As Jim shows, the collapse of the international monetary system is not an unprecedented event—it’s happened three times in just the past 100 years (1914, 1939, and 1971)… periods that were all followed by intense turmoil.

Nick Giambruno: As you detailed in The Death of Money, the international monetary system has collapsed three times in the past 100 years. And now you say the system is blinking red again. Please explain why.

Jim Rickards: Sure. There are two reasons. One’s sort of more anecdotal; the other is much more rigorously scientific. The first reason is that the international monetary system has collapsed three times in the past 100 years, in 1914, 1939, and 1971. It’s been over 40 years since the last collapse. These things do seem to happen every 30 or 40 years. That’s just based on experience. That seems to be the useful life of the international monetary system. Now, that doesn’t mean that it will collapse like clockwork tomorrow morning. I’m not saying that. I’m just saying that the evidence is that we should expect this or at least not be surprised if it happens sooner than later.

So the next crisis, when it comes, will be bigger than anything in history, and it will be bigger than the ability of the Fed and the other central banks to put it out. The Fed is leveraged 80 to 1, and they’re insolvent on a mark-to-market basis. And the other central banks are no better off. The only clean balance sheet left is the IMF, which is only leveraged three to one, so that’s where the liquidity will come from.

Nick: It seems that the monetary elites understand this to some degree and would prefer an orderly transition to the SDR over time. Is there anything that you see that could derail this so that we would instead get a disorderly collapse as an outcome, instead of the SDR?

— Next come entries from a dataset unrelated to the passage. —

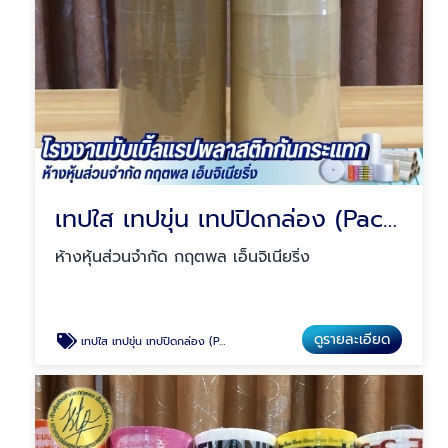
เทปใส เทปขุ่น เทปปิดกล่อง (Packing Tape)
ห้างหุ้นส่วนจำกัด กฤตพล เอ็นจิเนียริ่ง
ดูรายละเอียด
เทปใส เทปขุ่น เทปปิดกล่อง (Packing Tape)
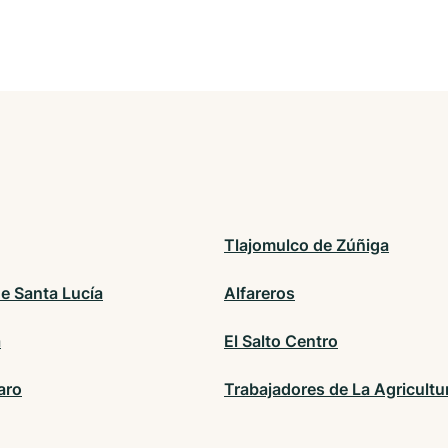
Tlajomulco de Zúñiga
de Santa Lucía
Alfareros
a
El Salto Centro
aro
Trabajadores de La Agricultu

Jim: Sure. And getting back specifically to the petrodollar, there are three big vectors in the world today that are all pushing against the dollar, undermining confidence in the dollar and leading to some new kind of international financial system, or what the elites call “the rules of the game.” The first one is the one you mentioned, which is the petrodollar. This goes back to the 1970s with Henry Kissinger and the Saudi rulers. They worked out a deal whereby the US agreed to guarantee the continued rule of the House of Saud and guarantee the security of the kingdom, in exchange for which they agreed to price oil in dollars.
Now there’s no particular reason why oil has to be priced in dollars. It can be priced in Japanese yen, Swiss francs, or pounds sterling. We also have the euro and other currencies. Oil could also be priced in gold. It could be priced in a lot of things. But when you price it in dollars, that means you need dollars whether you want them or not, whether it’s your national currency or not, because everyone needs oil. A country might not want to transact in dollars, but if oil is priced in dollars and you need oil, then you have to get dollars. This is a very powerful prop under the dollar.